There is an important distinction between agreeing with the content of someone's message and agreeing that they have the right to say it, yet Adams muddles the two by suggesting that the poll respondents see the diversity expert's substantive views as "incredible" and "inappropriate." Not that that detail stops him from doing a little touchdown dance as though he won a substantive debate between himself and the diversity expert.

He ends by taking note of the college graduate's sorority jacket. Or, as Adams puts it, she was "touting her membership in an organization that limits its membership to blacks and women. The hypocrisy of asking the public to fund 'solutions' to the 'problems' she is exacerbating is simply staggering."

So, despite his previous claim that he was Just Being Satirical about wanting to abolish the African American Center, he does indicate that he does actually have a really big issue with such clubs because he sees them as "exacerbating" racism and sexism. And here, I'd like to note how cowardly the "I was just kidding" position ultimately is. Mike Adams seems to want it both ways. On the one hand, he seems to sincerely argue that African American centers are wrong but then, when he takes heat for that position, he backs up with his hands in the air saying that it's too bad the kids these days don't get his awesome satire. So, just to be clear, he seems to think African American groups are sucky and racist, but he wouldn't actually ban them from his university. Or something.

For such a fierce advocate of free speech, he seems reluctant to fully stand behind his own words and positions. And before that Christian Persecution Complex fully kicks into high histrionic gear, I don't support censoring Mike Adams, not that I believe criticism is censorship. Indeed, I think speech like his reveals the depths of insecurity among dominant classes that is alwaus revealed whenever minorities have the audacity to claim their own space and refuse to let dominant groups set their agenda. I think Adam's speech further reveals the ignorance that results when the white hetero male experience in life is centered. For, at no point does Adams reveal an interest in understanding why such "special" groups might have been created or might exist, instead viewing it only from a limited, myopic perspective of What About How The White/Straight/Male People Feel About These Groups?!

I also think it's important to watch how the messaging in Adams' article gives cover to those who are more overtly racist within his comment section.
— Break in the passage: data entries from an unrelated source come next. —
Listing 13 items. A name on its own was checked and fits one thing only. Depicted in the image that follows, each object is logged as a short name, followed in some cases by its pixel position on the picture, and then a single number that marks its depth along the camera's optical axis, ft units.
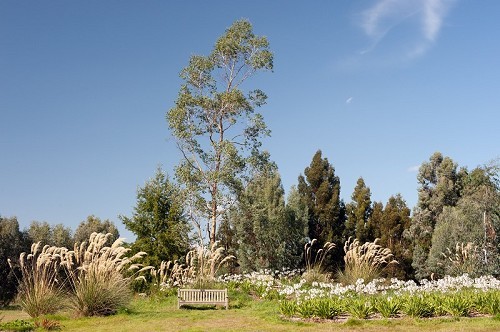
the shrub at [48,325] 33.68
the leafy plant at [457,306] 34.91
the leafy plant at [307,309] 35.45
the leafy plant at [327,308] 35.01
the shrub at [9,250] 72.64
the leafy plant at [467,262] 61.11
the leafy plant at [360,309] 34.76
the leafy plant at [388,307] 34.88
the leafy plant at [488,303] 35.37
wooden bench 44.88
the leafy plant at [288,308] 36.45
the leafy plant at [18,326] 33.12
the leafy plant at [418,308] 34.73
For instance, one commenter opines:

"You are saying it's not my fault when a 'poor' black kid (who probably earns as much or more than my rural white red neck *ss) robs somebody else? Who would have thunk. When my forefathers were busy getting killed at Gettysburg, Antietam et al guess they never had a dream (pun intended) than their offspring would be held hostage for ransome(reparations) in a couple of hundred yrs."


Riffing off Adams' "seventh Great Grandfather" story, this commenter erases the fact that while his "forefathers were busy getting killed," black people were busy being slaves or being excluded from the military. The commenter then compares reparations to a violent hostage situation, as though reparations are being requested For No Reason At All.

Another one adds:

"If they want to ensure diversity, build the Black Student Center midway between KFC and Popeye's ;)."


Notice the little smiley at the end, which totally erases anything offensive that might have preceded it. When another commenter replies that the above comment is "tacky" (but oddly, not racist), the original commenter clarifies, taking a cue from Mike Adams' genius comedic talent, that it was just "sarcasm" (but oddly, not racist). Another commenter continues the "satire" party:

"Jes keeps giben me dat 'free' guvment cheese & doan be axten me no hard questions!!"


Keep up the race lessons, Professor Adams. You're doing a swell job of teaching your students in the townhall.